** ACTIONS TO TAKE **
a) In the text about the Brovetto family's Tilsit cheese, rewrite the paragraph beginning "They designed and built the building" more briefly, keeping its main facts.
b) Carry on the text about the Brovetto family's Tilsit cheese from where it stops.

** TEXT **
= Beginning of Section =

HARPERSFIELD — Hank's grandfather, Russ is cutting the curds the old fashion way, with a curd harp, a large square metal frame strung with wire that cuts the curds in precise chunks. From his playpen, young Hank can see every stage of the work being carried out by his grandfather and his mother, Rachel. Russ' parents Corrine and Ron Brovetto began this business which will put a curd harp in Hank's hands, most likely one day.
It is a difficult job, today, not competing with, but surviving in the face of the huge corporate farms, when you are a small family farm in the Catskills. The Brovettos are not trying to compete. So, they are not making cheddar, they are making Tilsit. It is a semi hard artisan cheese made by hand. They make relatively small amounts next to the huge industrial farms. But frankly, I think you can taste the care and tradition in the product of their work.
They designed and built the building where they make their cheese specifically for Tilsit. They needed to age the cheese in a cave, so they dug into the hillside and built the plant around the cave they created 26 years ago. This is true Catskill cheese. The 80% humidity in the cave where it is aged is almost always provided by the temperature of the mountain earth itself. There is a small air conditioning unit for the few days of the year when our short summer season hits 90. In midwinter the temperature in the cave may drop a bit when it is below 20 outside. But for most of the year, it is our mountain environment and the land which provides the perfect temperature and humidity for great cheese.

= End of Section =

** EXCERPTED DATA **

= Beginning of Section =

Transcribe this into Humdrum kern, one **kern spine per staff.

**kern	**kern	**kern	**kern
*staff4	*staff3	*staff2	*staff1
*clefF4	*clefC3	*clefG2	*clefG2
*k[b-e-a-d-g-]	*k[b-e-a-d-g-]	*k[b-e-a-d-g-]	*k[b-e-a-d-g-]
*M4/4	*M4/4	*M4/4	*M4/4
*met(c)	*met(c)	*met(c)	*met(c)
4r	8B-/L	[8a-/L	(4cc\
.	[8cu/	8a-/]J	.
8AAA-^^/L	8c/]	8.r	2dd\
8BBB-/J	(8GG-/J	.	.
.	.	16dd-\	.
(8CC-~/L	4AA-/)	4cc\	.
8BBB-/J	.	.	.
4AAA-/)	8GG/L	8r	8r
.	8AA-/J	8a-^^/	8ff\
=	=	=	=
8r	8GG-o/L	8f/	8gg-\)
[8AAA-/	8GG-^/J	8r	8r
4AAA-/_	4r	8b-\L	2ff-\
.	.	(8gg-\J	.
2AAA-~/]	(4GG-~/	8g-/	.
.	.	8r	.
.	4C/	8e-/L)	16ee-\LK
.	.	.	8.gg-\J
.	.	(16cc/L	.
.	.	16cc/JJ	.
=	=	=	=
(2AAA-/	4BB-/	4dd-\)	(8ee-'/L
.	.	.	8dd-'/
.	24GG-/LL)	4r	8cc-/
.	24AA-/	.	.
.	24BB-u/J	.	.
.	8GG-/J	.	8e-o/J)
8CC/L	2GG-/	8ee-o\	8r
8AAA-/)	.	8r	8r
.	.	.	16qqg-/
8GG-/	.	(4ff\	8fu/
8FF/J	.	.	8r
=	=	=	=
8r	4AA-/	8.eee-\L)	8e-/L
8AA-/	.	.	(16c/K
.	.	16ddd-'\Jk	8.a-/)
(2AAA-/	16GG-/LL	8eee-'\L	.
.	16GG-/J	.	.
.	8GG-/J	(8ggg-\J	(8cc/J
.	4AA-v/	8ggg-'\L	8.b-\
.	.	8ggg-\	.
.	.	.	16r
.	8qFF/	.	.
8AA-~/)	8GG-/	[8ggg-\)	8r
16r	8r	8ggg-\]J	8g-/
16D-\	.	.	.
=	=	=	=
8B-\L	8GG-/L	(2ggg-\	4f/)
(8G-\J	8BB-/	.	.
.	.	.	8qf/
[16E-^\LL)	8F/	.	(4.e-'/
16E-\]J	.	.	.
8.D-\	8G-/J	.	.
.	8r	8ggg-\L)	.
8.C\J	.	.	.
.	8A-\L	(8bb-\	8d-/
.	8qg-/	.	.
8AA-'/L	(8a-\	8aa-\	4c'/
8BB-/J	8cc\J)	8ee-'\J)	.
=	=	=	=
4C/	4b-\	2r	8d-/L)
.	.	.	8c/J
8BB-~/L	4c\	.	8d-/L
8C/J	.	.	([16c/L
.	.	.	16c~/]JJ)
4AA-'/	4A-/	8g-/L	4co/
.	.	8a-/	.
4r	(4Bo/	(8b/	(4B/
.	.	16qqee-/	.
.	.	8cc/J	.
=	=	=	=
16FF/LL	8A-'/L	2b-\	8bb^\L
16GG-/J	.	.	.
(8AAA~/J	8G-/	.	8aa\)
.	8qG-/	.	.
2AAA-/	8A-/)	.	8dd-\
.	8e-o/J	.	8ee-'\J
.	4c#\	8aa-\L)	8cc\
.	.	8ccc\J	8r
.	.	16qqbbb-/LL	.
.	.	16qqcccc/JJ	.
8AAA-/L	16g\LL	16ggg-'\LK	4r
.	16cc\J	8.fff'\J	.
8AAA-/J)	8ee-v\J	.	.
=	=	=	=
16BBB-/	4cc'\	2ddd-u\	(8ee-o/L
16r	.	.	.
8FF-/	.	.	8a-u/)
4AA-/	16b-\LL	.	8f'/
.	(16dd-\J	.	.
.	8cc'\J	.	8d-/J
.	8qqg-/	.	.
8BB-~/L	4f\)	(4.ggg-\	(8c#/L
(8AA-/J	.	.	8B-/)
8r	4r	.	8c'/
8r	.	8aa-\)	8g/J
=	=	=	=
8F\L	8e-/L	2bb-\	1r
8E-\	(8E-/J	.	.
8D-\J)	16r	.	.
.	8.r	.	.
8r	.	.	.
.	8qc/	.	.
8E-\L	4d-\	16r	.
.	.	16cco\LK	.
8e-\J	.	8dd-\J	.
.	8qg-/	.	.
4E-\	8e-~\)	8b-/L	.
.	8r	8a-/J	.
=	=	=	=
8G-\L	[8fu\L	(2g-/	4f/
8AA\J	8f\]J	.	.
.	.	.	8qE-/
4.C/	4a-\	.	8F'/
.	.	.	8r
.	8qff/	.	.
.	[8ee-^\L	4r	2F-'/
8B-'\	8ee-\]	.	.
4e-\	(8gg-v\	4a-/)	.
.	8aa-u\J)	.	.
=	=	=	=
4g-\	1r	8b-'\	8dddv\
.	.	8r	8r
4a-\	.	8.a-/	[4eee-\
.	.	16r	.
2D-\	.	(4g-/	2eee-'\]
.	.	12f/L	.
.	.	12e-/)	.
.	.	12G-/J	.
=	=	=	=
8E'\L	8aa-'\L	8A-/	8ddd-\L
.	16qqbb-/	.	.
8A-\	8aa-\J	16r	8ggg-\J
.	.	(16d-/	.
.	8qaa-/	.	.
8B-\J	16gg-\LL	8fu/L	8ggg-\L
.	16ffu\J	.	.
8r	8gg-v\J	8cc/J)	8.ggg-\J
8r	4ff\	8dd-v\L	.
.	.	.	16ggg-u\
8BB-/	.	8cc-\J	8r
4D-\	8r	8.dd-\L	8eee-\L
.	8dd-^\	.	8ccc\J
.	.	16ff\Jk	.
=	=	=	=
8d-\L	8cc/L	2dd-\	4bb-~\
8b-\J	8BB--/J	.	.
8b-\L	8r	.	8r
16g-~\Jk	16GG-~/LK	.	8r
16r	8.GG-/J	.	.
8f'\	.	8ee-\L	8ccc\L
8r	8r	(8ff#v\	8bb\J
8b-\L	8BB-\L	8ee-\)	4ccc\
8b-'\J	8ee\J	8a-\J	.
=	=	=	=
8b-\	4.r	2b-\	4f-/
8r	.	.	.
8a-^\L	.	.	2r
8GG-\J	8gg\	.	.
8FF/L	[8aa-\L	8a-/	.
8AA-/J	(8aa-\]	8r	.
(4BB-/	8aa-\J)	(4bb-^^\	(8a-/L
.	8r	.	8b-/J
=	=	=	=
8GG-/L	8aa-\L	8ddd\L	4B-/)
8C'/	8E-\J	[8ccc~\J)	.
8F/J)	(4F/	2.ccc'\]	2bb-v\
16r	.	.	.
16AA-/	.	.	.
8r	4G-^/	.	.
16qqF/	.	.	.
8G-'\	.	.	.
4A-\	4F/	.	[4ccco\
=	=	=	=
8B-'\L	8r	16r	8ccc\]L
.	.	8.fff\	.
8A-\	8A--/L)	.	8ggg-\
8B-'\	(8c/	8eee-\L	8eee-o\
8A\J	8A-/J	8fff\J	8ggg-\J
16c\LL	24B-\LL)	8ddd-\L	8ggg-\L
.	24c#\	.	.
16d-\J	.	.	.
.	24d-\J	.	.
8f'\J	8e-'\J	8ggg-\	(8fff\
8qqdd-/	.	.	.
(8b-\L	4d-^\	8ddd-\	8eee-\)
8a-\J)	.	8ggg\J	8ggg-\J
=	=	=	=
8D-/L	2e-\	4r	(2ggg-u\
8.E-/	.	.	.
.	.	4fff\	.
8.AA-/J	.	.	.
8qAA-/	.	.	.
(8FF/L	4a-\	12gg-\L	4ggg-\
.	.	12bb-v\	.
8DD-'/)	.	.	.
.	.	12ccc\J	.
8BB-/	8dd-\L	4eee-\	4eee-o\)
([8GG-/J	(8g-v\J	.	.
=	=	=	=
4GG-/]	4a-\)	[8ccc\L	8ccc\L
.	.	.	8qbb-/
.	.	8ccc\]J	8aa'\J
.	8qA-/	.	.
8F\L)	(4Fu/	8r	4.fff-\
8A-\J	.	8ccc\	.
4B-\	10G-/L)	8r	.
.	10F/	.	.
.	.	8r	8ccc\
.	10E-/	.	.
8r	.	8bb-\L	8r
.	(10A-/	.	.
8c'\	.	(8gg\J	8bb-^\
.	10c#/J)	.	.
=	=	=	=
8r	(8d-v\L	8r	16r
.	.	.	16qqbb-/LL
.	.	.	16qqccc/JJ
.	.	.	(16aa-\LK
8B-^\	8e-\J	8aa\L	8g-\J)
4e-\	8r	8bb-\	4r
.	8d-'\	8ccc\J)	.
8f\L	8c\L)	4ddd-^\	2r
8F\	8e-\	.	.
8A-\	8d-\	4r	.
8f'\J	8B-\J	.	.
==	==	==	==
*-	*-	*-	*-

= End of Section =

** ANSWERS BY ITEM **
a) The Brovettos designed and built their cheese plant specifically for Tilsit. Because the cheese had to age in a cave, they dug into the hillside 26 years ago and built the plant around that cave. The mountain earth almost always keeps the cave at 80% humidity. A small air conditioning unit covers the few summer days that reach 90, and in midwinter the cave may cool a little when it is below 20 outside. For most of the year, the land itself provides the right temperature and humidity for the cheese.

b)
There are machines which cut the curds, but they are not found on the Brovetto Farm. The economy is a matter of constant care when keeping the family farm going to provide a life for their four generations, and their small herd of bovine coworkers. Their cows are mostly fed on native orchard grass and clover with a minimum of purchased feed for an economically sound method of maintaining the herd. This is the taste of our mountains in a product that is the result of a lifestyle, not simply a commodity.
I'm in luck the day I dropped by. The milk truck did not arrive on its usual day. Milk that would have been sold raw had just been pasteurized at the plant and cheese was being made, to keep the milk from spoiling. I watch Russ pour rennet into the vat to begin the curdling of the milk. In the course of our talk the milk has separated into the solid curds and the liquid whey. I'm carried back to my childhood. Most weeks there would be a day when there would be a bag made of cheese cloth hanging from the kitchen faucet as my mother made cheese - Indian paneer. What always seemed to be some magic process where she turned raw milk into peas and paneer somehow, is clear as I watch Russ turn the milk into the first stages of what will be semi-solid cheese.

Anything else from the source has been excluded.